Anonymous 0 Comments

I think you might mean the difference between sharpening a blade and honing it with a honing rod, the latter straightens out tiny knicks and dents in the blade

Anonymous 0 Comments

When a knife is used, the edge accumulates damage over time by either chipping off or bending over to a side.

When you use a rod on a knife, you’re just pushing all the bits that are bent back towards the center. There won’t be an impact to any parts of the blade that are chipped.

When you sharpen a knife, you’re removing material from the edge to create a new edge. If there are any bits of the blade that are chipped, they’ll be removed via the sharpening process.

Anonymous 0 Comments

When I knife gets “dull”, one of two things is happening.

– The edge of the knife is still sharp, but it has bent or rolled slightly to one side or the other. [Here is a picture](https://www.globeequipment.com/learning-center/wp-content/uploads/2018/02/Victorinox_Honing-Graphic-1.jpg). This is known as the knife being out of ‘true’ – it isn’t _actually_ dull because the edge is still there – and can be corrected with a honing steel. By gliding the knife down the steel, the edge is bent back to true which improves performance. This is known as honing – **not** sharpening.

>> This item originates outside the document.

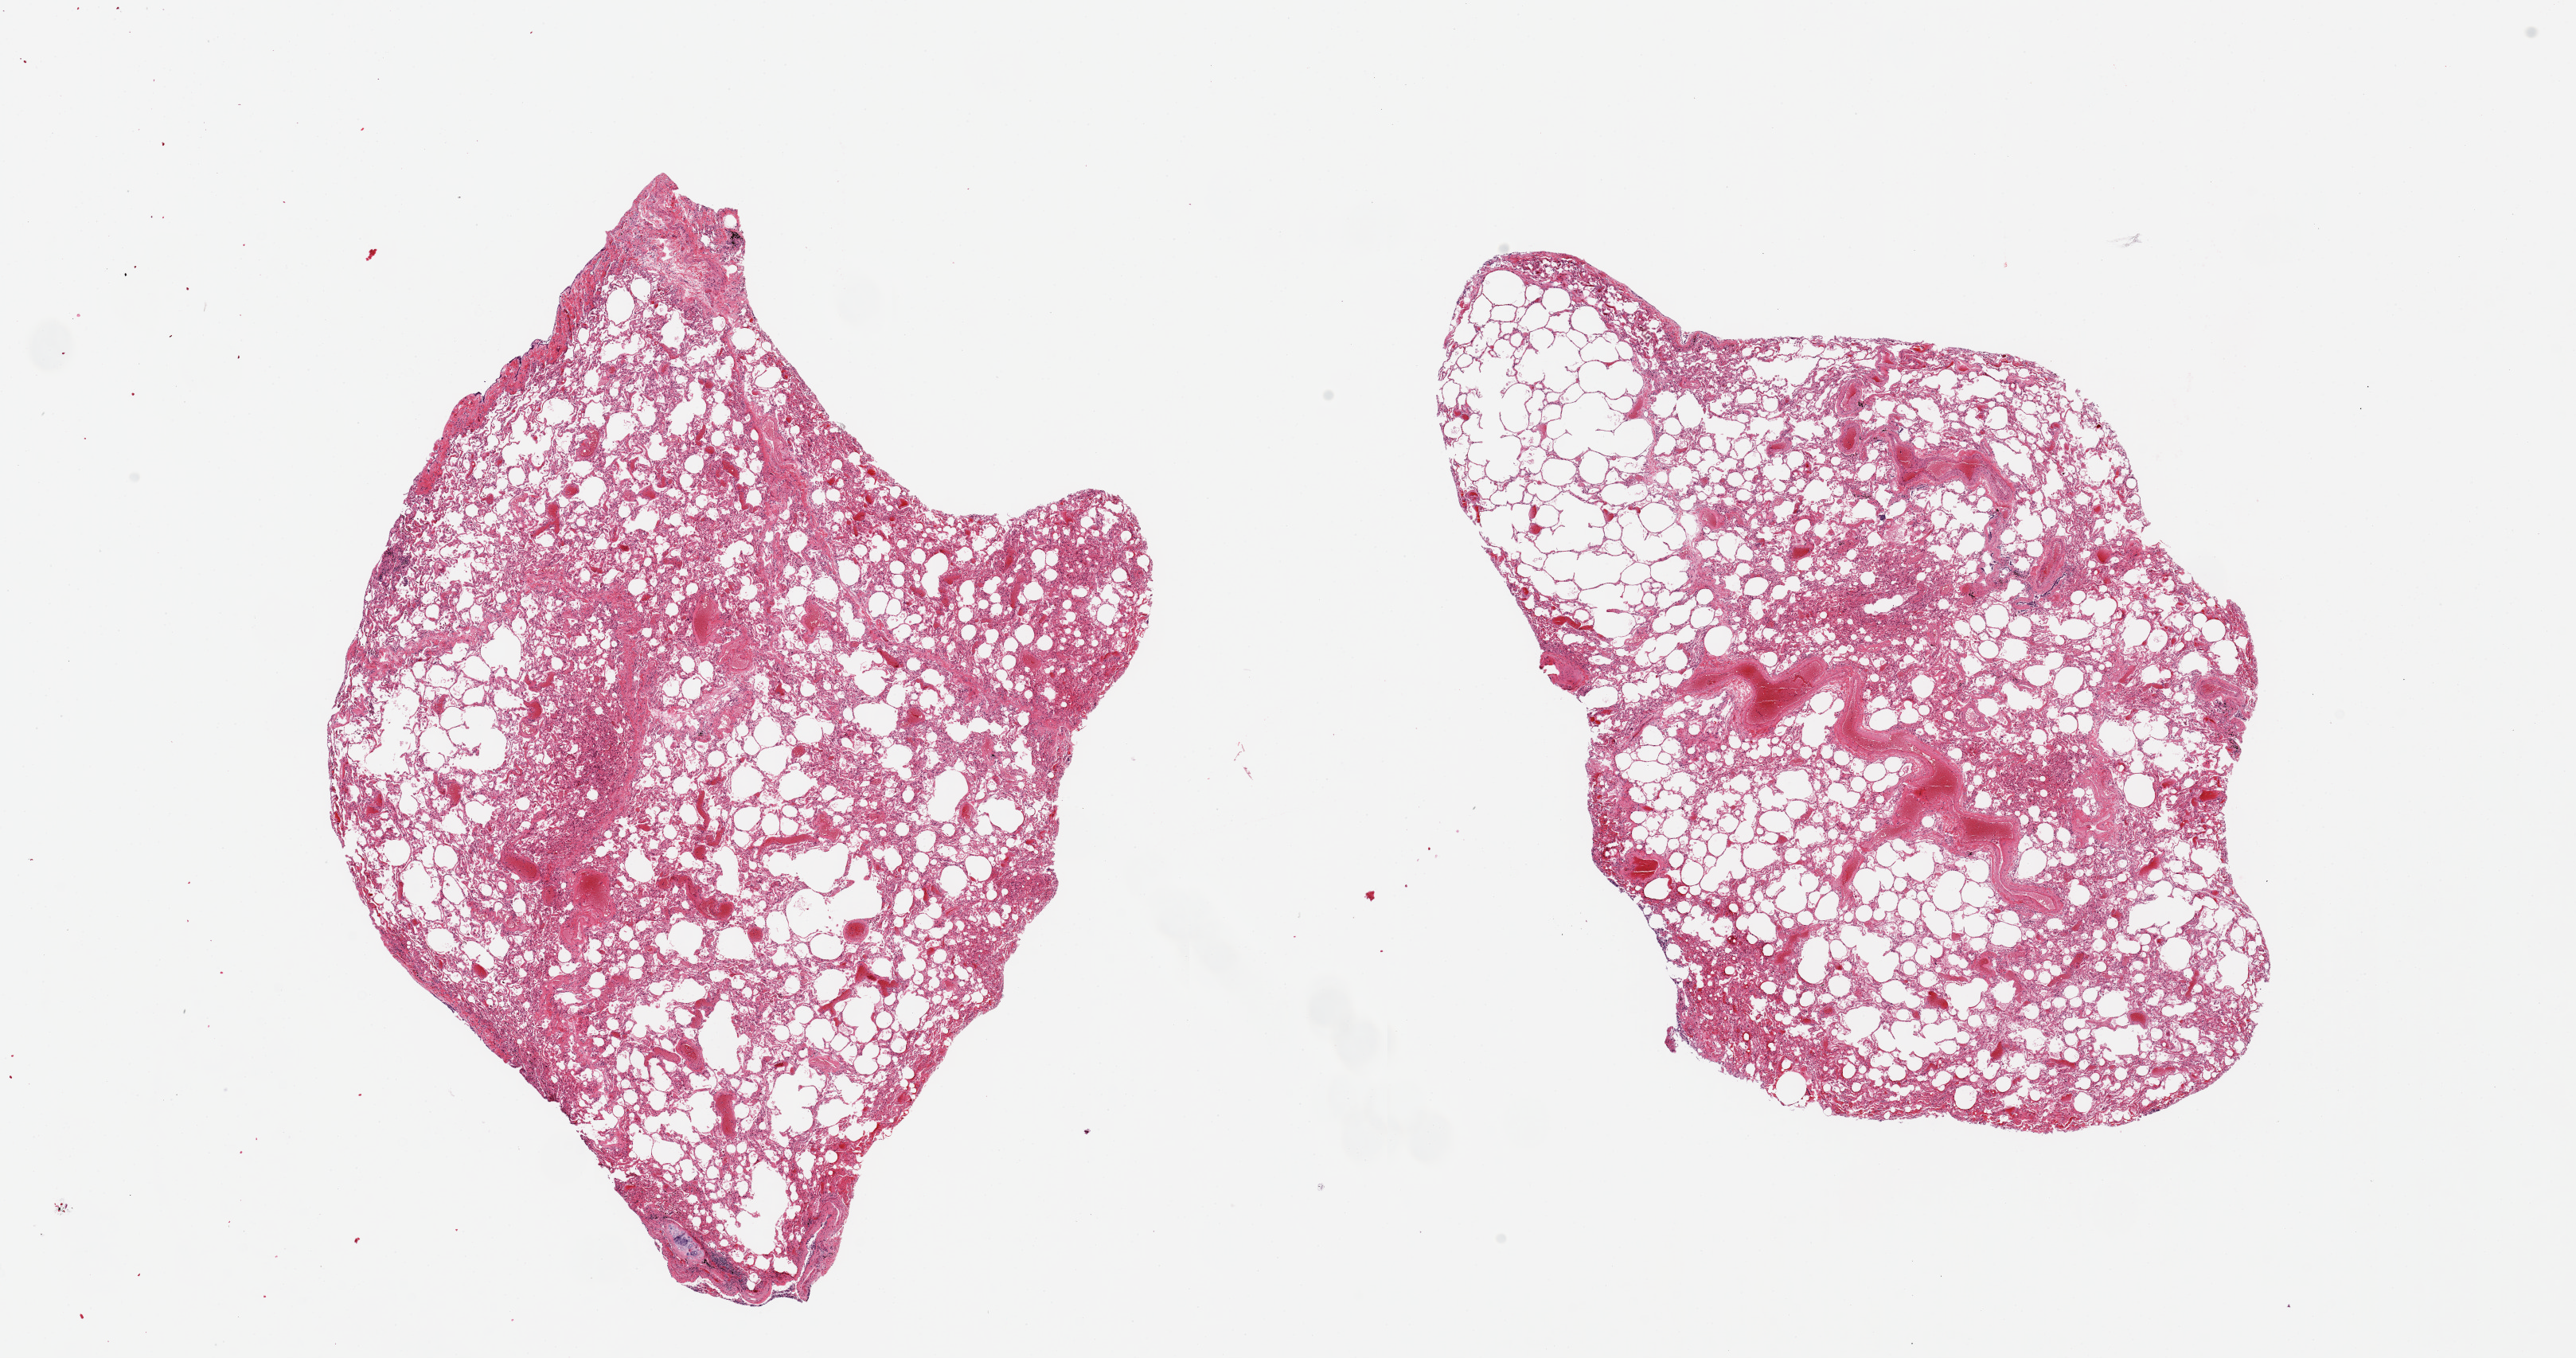
Hematoxylin and eosin (H&E) whole-slide image, brightfield, low-resolution overview of the scanned area, about 25.6 x 13.5 mm (slide scanned at 20x); PAXgene-fixed paraffin-embedded (PFPE) section; target tissue: lung; donor tissue sample.
* review note (as recorded): 2 pieces, 9x7 & 9x8mm; badly autolyzed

– The edge of the knife is worn down and is no longer sharp. [Here is another picture](https://cdn.shopify.com/s/files/1/0017/6632/6345/files/dull_knife_sharp_knife_compare.jpg?v=1553939104). No amount of honing will fix this because the edge is actually gone. You have to sharpen this knife – remove material from the cutting edge to get it back sharp again. **This** is sharpening.

Anonymous 0 Comments

Imagine zooming waaaaaay in on the edge of a knife. Not for real – keep those blades away from your eyes! – but in your imagination. Imagine looking at the front of the blade, and zooming in so close that the edge of the knife is a tall, skinny triangle.

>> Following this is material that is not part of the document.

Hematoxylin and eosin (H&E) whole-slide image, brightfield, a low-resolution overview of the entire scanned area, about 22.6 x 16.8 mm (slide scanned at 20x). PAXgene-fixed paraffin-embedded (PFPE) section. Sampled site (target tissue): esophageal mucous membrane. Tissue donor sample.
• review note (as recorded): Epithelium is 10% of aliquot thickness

Two things can happen when you use the knife:

* The tip of that triangle can get shoved over to the side, due to being pushed against the cutting board (or whatever you’re cutting). You fix this by **honing** it – using that rod you mentioned to just shove the tip back into alignment.
* You can easily hone a knife yourself, and there’s no harm in doing it often.
* The tip of that triangle can get worn down, so now it’s rounded instead of pointy. No amount of shoving that edge around will help – if it’s rounded, then it’s rounded no matter how you hone it. You fix this by **sharpening** it, which involves literally grinding away at the blade and removing the sides of the rounded-off edge to make it a sharp triangle-tip again.
* Yes, this means the knife technically gets a little smaller each time it’s sharpened. If you keep sharpening it often enough, eventually you’ll have no more knife left.
* You can *not* easily do this yourself; it requires training and experience. Luckily it doesn’t have to be done often at all (for the average home cook).